▸ **Things to do**
(1) Answer these questions using the passage on the Fed and the stock rally:
(a) How much did the S&P500 gain in two weeks?
(b) How large was the small business lending program that ran out in about two weeks?
(c) Which two governors urged Congress to give states $500 billion?
(2) Quote the passage on the Fed and the stock rally from "The harsh reality" up to and including "how to proceed.".

▸ **Exercise passage**

The harsh reality is that over the past decade the Fed and central bankers have inflated a historic global Bubble. The world now faces an unavoidable precarious adjustment, where policy responses to collapsing Bubbles carry the high risk of destroying trust in money, finance and policymaking. The Fed and Treasury have opened Pandora’s Box. There are no rules – or a tested framework for how to proceed.

April 16 – Reuters (Howard Schneider): “U.S. small businesses may need as much as $500 billion a month to fully ensure their survival through the widespread closures and disruptions slamming their revenue during the coronavirus crisis, Atlanta Federal Reserve bank President Raphael Bostic said… That ‘baseline’ figure derived from staff analysis, he said, would be a starting point for discussions about how to expand a $350 billion small business lending program that was exhausted in about two weeks. ‘Using that as a benchmark might give us some guidance. … It would not be good to lose them,’ Bostic said…”

April 11 – Bloomberg (Naomi Nix): “U.S. governors are urging Congress to give states $500 billion in ‘stabilization funding’ to meet budget shortfalls resulting from their efforts to stem the spread of coronavirus. Maryland’s Larry Hogan and New York’s Andrew Cuomo said… the stay-at-home orders most states have implemented were necessary to protect the public but hurt states’ economies. Hogan, a Republican, and Cuomo, a Democrat, are chairman and vice-chair, respectively, of the National Governors Association. ‘To stabilize state budgets and to make sure states have the resources to battle the virus and provide the services the American people rely on, Congress must provide immediate fiscal assistance directly to all states,’ the pair said.”

In a rally for the history books, the S&P500 gained 15.5% in two weeks. The Nasdaq Composite rose 17.7% over this period, and the small cap Russell 2000 16.9%. The Nasdaq100’s 17.3% rise pushed this index positive for the year.

How is it possible for stocks to mount such a rally in the face of a looming global economic depression? No Conundrum. Early in the mortgage finance Bubble period, I would write “liquidity loves inflation!” Throw “money” into an unsound system and it will instinctively gravitate to areas demonstrating robust inflationary biases. These days stocks fit the bill. Equities markets are bolstered by the deeply entrenched view that the Fed will do whatever it takes to sustain inflated prices, along with a market structure (i.e. ETFs, derivatives, 401k plans and pension contributions, hedge funds, algorithmic trading, stock buybacks, etc.) that promotes trend-following flows.

▸ **Data for review**
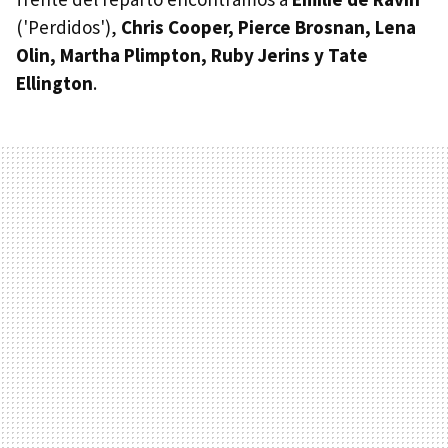
('Perdidos'),
Chris Cooper, Pierce Brosnan, Lena
Olin, Martha Plimpton, Ruby Jerins y Tate
Ellington
.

▸ **Task-by-task outputs**
(1)
(a) 15.5%
(b) $350 billion
(c) Larry Hogan of Maryland and Andrew Cuomo of New York

(2)
The harsh reality is that over the past decade the Fed and central bankers have inflated a historic global Bubble. The world now faces an unavoidable precarious adjustment, where policy responses to collapsing Bubbles carry the high risk of destroying trust in money, finance and policymaking. The Fed and Treasury have opened Pandora’s Box. There are no rules – or a tested framework for how to proceed.